I would be tempted to use all characters from the md5 hash. "If it's good enough for git..." I was going to say that compression would probably help here, but maybe it wouldn't be too useful after all because hashes are not likely to be very repetitive. Even so, I'm much more worried about unintentional collisions than I am about sending a few more bytes.
Even with server-side detection of collided hashes, it's still only over one session. A MUD could have many sessions with reboots etc., so I'm not sure that would be enough.
That said, we cannot avoid collisions without removing the hashing entirely. Adding information like the type is dividing the space of probabilities into smaller spaces, but it's not going to fully solve the problem.
A nice feature of Nick's approach is that it is agnostic to the instance/model difference. You simply have attributes that change a lot and attributes that change less often. As soon as you start talking about instances and models, you must make assumptions about the relationship between these two. And as soon as you make these assumptions, you considerably reduce portability to other MUDs.

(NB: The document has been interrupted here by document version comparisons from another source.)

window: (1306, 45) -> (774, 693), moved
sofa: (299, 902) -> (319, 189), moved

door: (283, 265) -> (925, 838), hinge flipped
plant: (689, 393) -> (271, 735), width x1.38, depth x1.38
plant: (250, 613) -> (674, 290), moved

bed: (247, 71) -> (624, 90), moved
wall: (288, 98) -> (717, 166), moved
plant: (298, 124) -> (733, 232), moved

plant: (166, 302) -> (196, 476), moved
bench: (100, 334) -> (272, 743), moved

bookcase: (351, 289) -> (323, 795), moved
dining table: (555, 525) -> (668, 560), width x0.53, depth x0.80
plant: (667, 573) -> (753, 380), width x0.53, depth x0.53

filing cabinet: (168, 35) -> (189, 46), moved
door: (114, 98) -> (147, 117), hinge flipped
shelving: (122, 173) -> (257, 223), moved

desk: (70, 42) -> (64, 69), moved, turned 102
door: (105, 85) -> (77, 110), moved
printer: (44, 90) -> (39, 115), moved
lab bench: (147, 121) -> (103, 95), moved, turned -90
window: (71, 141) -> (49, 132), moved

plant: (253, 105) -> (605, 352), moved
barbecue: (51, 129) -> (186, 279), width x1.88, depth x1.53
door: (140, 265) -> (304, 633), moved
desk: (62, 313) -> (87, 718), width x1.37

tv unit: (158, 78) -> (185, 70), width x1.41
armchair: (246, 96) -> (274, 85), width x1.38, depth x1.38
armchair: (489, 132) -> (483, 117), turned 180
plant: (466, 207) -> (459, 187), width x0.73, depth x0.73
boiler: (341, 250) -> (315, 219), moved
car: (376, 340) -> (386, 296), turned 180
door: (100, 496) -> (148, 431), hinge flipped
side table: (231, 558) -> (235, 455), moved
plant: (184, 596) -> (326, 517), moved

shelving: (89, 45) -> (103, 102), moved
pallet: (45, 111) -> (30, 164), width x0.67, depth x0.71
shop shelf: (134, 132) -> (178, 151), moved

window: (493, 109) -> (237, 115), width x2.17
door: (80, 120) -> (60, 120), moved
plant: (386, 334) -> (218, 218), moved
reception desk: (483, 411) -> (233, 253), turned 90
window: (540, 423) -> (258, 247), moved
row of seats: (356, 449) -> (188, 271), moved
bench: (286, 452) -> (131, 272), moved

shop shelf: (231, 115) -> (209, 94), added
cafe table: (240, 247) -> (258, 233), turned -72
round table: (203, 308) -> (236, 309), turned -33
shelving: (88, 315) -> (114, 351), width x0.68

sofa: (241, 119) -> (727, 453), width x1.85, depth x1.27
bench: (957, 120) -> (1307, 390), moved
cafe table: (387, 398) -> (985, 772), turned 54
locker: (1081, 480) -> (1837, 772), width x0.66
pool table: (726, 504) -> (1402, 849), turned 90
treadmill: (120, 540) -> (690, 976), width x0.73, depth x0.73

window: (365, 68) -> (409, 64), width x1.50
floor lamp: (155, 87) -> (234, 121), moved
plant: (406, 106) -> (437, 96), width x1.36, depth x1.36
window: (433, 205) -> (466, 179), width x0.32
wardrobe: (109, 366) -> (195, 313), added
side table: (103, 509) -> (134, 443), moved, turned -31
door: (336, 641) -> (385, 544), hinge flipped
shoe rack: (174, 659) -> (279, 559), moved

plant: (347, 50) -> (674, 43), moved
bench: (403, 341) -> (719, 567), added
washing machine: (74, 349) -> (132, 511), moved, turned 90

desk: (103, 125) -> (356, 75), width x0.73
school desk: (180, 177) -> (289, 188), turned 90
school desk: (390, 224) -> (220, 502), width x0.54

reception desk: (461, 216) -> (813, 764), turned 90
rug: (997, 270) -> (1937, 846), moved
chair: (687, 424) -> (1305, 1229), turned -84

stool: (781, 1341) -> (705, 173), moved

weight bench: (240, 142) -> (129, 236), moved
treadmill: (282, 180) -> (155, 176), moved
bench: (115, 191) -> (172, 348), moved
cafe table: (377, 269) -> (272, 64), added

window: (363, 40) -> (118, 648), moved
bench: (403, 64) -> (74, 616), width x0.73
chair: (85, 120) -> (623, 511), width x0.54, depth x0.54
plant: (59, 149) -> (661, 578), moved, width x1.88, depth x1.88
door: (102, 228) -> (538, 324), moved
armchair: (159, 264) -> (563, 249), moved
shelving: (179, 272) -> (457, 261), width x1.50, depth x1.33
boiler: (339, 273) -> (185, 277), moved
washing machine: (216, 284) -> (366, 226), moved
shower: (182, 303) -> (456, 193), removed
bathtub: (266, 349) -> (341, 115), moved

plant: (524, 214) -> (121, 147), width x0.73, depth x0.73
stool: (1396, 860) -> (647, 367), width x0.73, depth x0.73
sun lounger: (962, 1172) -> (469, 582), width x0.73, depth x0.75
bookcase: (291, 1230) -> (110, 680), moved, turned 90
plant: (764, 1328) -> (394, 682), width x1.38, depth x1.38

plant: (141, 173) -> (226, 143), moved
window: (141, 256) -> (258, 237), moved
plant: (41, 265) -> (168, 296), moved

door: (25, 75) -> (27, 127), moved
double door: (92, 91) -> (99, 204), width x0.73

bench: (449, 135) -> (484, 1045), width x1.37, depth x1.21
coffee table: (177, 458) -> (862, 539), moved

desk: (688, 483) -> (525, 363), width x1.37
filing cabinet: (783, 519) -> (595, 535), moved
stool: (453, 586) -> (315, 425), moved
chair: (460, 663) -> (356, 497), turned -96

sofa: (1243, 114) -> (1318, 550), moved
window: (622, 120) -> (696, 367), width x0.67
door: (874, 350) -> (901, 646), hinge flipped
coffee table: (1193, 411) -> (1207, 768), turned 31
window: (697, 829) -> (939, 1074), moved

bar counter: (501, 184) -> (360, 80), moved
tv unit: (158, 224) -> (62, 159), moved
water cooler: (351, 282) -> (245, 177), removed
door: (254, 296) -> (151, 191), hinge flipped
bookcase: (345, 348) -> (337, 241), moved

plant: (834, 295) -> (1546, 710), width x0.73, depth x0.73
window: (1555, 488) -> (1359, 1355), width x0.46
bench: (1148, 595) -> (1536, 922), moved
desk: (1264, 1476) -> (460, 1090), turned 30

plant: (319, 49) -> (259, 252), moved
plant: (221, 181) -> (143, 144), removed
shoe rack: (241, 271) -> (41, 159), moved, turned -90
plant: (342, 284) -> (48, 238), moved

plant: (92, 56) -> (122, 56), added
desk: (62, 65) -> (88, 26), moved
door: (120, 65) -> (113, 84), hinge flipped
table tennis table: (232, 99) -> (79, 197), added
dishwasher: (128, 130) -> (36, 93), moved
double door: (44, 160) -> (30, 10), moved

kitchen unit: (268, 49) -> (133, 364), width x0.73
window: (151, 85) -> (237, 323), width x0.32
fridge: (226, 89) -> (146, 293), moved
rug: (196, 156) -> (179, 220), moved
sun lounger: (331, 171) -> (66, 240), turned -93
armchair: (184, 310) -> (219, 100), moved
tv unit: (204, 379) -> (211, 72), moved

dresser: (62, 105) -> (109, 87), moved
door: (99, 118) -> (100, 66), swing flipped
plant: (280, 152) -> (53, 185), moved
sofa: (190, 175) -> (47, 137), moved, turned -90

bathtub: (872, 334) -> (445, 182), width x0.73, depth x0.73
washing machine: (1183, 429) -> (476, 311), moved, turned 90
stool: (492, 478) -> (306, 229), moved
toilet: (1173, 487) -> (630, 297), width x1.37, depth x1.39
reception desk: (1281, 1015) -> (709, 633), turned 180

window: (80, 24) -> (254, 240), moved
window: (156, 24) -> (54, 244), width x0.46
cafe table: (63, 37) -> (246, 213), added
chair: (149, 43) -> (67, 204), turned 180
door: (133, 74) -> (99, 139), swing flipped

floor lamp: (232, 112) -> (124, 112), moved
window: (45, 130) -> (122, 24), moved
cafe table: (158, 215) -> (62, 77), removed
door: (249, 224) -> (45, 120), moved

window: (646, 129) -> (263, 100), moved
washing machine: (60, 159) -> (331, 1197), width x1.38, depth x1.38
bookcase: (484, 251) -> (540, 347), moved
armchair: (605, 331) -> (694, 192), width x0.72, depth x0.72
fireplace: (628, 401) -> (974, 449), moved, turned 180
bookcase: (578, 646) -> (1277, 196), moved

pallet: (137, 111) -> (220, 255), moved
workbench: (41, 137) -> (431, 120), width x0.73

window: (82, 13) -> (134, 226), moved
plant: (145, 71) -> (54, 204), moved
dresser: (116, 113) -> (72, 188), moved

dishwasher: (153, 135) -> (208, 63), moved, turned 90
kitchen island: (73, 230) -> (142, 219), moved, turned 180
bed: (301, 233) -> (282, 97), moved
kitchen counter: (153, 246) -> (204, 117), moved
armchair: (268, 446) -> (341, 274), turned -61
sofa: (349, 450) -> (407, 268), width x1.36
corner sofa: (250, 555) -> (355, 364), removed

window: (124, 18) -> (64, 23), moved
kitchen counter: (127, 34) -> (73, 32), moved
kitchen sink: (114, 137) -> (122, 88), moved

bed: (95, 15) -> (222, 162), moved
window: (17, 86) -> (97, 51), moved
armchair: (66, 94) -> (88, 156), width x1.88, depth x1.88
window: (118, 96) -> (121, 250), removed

Here is an idea that can help sanity checking. You can include a (small) checksum of some sort in both the volatile and mostly-static sections. This checksum would need to be constructed from truly immutable attributes, because it would have to be the same for all objects that share the hashed attributes. So, you might have something like the object type and file on disk that it comes from.
Now, when you receive the hashed attributes, you simply compare the checksums. If they're equal, you can be pretty darn sure you got the right thing. If they're unequal, you know immediately that you had a hash collision.
Note the difference with simply cutting up hash spaces into sub-spaces based on type. In this case, we have a more active collision detection method. In order to have a collision, three things must happen at the same time:
1- The two attribute specification strings must hash to the same code.
2- The two things must have the same type.
3- The two things must come from the same file on disk.
Yes, we're not truly fixing the problem, but we're introducing much more active collision detection, and by verifying those two extra things (type and storage medium address) we're pinpointing to a much larger degree where these things are from. |